When you lose a job, it can be devastating. Sometimes, there’s nothing for you to do about it but look for a new one. But sometimes, under certain circumstances, you might have a claim for wrongful termination.
Wrongful termination occurs when an employer terminates an employee’s job in violation of the law or the terms of an employment contract.
Wrongful termination overview
Wrongful termination may include situations where the employee’s termination is based on discrimination and retaliation. Discrimination may include termination based on race, gender, religion or other protected classification.
When an employer breaches an employment contract by terminating an employee without providing the required notice or severance pay, that may also be wrongful termination.

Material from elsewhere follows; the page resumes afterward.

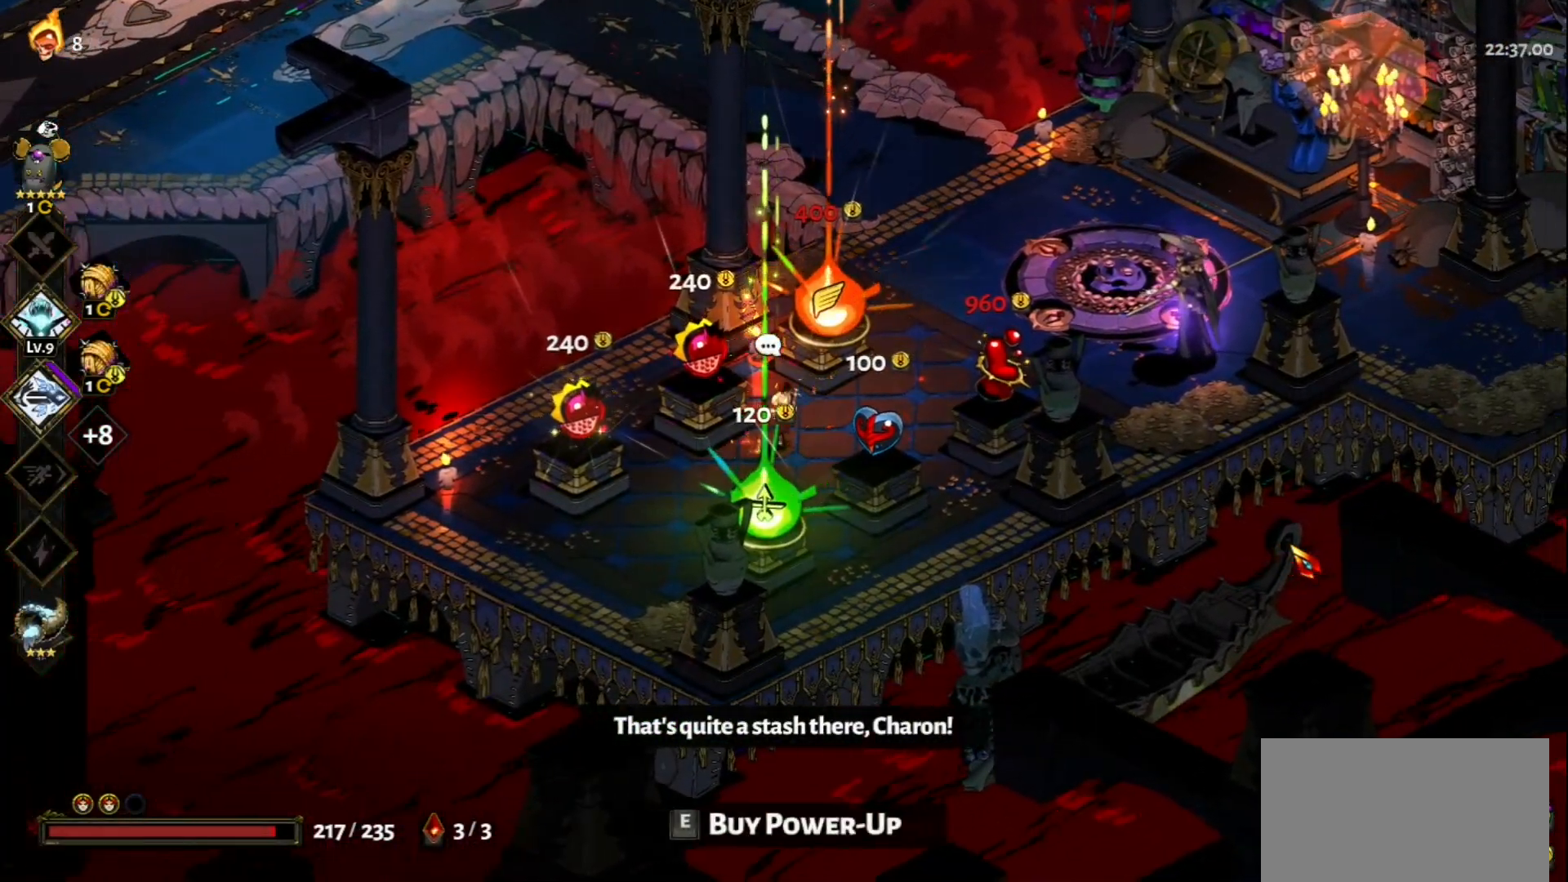
{"keys": ["a"], "mouse": [], "events": [[200, "d", "up"], [300, "a", "down"]]}
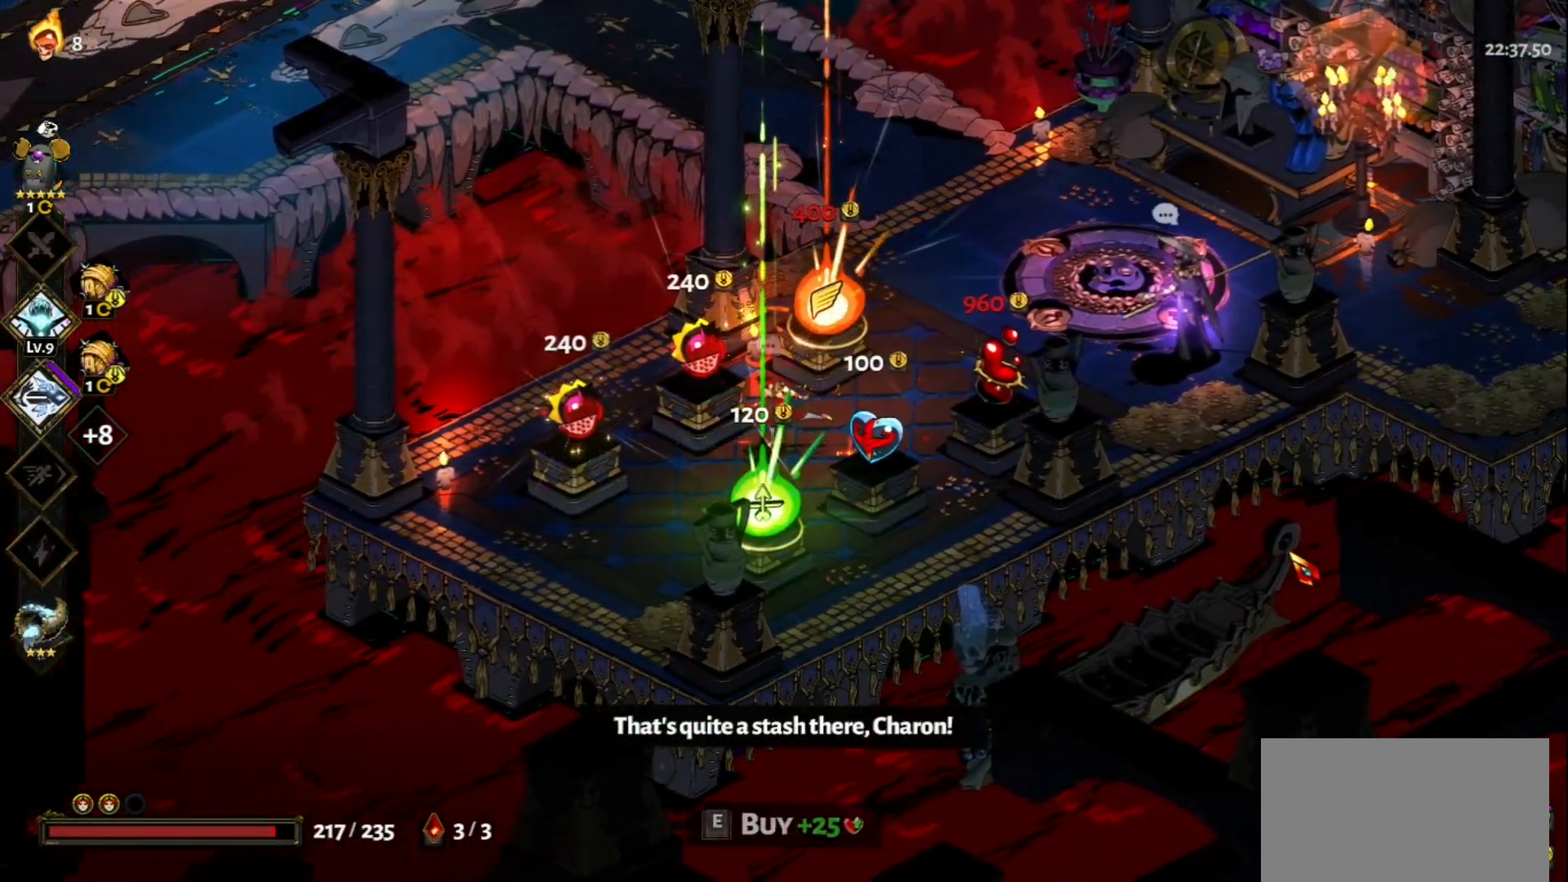
{"keys": ["d", "w"], "mouse": [], "events": [[83, "a", "up"], [117, "d", "down"], [267, "w", "down"]]}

If an employer terminates an employee for reporting workplace harassment or discrimination, for example, that would be wrongful termination based on retaliation.
Retaliation is illegal and employees have options available to them to address it. They may seek damages, reinstatement of their job or other forms of relief.
It is unlawful to retaliate against an employee for requesting accommodation of a disability or for a religious practice, asking managers or co-workers about salary information to determine discriminatory wages or refusing to follow orders that would result in discrimination.
Other examples of retaliation include demotion, negative performance evaluations, exclusion from employee meetings or events, reduced hours or pay, or intimidation for engaging in protected activity.
Generally, for a successful claim the employee must show that they engaged in a protected activity, the employer was aware of the protected activity, the employer took adverse action against the employee, and there was a link between the protected activity and the adverse action.